# What you have to do
Return each line of the entries that holds the string "enable".

(Saved data entries)
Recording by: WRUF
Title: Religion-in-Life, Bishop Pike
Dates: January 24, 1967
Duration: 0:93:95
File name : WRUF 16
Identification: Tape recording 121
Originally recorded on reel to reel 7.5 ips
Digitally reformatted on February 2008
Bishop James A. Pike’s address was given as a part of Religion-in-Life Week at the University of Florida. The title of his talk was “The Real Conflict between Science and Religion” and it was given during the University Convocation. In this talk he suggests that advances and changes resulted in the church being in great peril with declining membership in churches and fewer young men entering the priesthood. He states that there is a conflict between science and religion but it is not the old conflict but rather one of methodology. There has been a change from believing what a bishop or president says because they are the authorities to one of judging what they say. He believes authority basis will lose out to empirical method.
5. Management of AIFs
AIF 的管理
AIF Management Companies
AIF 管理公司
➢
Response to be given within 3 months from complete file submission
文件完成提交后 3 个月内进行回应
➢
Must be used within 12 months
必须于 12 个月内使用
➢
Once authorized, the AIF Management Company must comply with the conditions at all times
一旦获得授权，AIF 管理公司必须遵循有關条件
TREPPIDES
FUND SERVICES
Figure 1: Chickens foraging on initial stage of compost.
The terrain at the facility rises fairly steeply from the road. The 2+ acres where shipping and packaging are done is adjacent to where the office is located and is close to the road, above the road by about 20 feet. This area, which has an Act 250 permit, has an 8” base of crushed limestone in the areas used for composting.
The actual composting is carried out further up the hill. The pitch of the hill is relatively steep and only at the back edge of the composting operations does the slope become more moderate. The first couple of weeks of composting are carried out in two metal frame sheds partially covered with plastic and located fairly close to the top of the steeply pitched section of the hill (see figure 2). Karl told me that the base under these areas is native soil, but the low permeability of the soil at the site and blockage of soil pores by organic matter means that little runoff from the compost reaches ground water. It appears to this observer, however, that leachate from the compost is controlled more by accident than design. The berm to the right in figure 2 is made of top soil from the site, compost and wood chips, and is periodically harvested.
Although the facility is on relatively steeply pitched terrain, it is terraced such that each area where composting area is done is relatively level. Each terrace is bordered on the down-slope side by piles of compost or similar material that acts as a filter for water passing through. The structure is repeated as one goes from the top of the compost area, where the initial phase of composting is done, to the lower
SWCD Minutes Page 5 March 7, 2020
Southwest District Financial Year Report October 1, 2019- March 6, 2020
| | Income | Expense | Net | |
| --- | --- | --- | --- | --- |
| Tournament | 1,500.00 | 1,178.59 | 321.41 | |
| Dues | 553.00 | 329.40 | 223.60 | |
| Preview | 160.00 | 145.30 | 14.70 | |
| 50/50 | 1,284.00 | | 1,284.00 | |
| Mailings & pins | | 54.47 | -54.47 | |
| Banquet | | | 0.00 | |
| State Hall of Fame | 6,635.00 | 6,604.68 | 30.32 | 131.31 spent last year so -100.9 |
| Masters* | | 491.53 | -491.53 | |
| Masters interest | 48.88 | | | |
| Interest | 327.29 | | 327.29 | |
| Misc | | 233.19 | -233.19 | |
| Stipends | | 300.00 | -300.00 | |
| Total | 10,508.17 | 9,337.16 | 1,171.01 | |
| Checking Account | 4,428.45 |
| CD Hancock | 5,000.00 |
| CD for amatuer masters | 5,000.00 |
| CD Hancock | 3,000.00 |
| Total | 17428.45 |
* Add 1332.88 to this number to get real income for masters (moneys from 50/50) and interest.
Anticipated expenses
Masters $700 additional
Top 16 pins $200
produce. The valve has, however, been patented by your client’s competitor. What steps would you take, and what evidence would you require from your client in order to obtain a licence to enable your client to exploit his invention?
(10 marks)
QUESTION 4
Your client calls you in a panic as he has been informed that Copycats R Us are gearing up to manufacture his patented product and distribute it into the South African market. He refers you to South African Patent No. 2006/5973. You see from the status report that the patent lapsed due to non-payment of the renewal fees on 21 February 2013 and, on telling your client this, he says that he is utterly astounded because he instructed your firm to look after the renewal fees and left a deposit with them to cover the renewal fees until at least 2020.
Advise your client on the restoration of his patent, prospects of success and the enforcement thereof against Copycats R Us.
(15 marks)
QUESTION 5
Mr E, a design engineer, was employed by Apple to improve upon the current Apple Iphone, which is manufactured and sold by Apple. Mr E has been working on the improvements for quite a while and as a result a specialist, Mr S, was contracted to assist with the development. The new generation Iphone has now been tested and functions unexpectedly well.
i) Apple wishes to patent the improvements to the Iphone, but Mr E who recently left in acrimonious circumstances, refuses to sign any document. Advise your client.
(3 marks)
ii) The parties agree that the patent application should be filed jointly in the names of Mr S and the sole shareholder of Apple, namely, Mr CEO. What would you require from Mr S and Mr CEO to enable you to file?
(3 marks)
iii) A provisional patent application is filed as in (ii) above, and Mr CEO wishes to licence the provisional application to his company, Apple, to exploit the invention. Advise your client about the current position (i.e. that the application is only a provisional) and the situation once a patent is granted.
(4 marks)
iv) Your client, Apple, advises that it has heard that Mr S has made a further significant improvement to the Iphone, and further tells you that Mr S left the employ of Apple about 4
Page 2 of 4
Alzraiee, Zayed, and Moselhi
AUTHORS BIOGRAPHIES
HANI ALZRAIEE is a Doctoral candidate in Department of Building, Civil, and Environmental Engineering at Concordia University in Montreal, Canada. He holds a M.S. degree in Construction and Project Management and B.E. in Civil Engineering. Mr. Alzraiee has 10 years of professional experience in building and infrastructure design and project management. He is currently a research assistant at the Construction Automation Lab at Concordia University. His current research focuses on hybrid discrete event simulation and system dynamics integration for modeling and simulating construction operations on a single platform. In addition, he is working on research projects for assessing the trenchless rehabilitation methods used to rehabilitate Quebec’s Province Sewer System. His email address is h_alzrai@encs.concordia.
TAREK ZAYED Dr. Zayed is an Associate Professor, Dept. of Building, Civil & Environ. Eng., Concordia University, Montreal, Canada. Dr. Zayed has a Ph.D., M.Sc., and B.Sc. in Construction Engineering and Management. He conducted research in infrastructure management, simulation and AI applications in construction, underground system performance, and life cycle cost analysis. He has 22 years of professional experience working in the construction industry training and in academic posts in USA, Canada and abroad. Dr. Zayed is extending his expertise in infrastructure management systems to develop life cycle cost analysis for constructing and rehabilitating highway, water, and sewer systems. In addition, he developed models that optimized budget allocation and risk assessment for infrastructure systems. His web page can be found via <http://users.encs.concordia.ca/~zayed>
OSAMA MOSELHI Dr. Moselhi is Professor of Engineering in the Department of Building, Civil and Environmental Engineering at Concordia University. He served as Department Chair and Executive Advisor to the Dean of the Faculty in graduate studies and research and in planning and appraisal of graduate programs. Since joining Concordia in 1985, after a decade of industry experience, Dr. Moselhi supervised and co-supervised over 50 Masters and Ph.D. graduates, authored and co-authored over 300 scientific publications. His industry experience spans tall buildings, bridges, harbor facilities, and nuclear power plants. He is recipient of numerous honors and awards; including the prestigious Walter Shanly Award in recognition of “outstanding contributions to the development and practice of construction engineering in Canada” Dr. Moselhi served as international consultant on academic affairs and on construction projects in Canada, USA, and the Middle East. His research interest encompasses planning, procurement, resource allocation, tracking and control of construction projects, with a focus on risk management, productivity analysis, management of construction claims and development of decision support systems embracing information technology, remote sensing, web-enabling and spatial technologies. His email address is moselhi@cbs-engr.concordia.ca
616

# Response to the task
produce. The valve has, however, been patented by your client’s competitor. What steps would you take, and what evidence would you require from your client in order to obtain a licence to enable your client to exploit his invention?
ii) The parties agree that the patent application should be filed jointly in the names of Mr S and the sole shareholder of Apple, namely, Mr CEO. What would you require from Mr S and Mr CEO to enable you to file?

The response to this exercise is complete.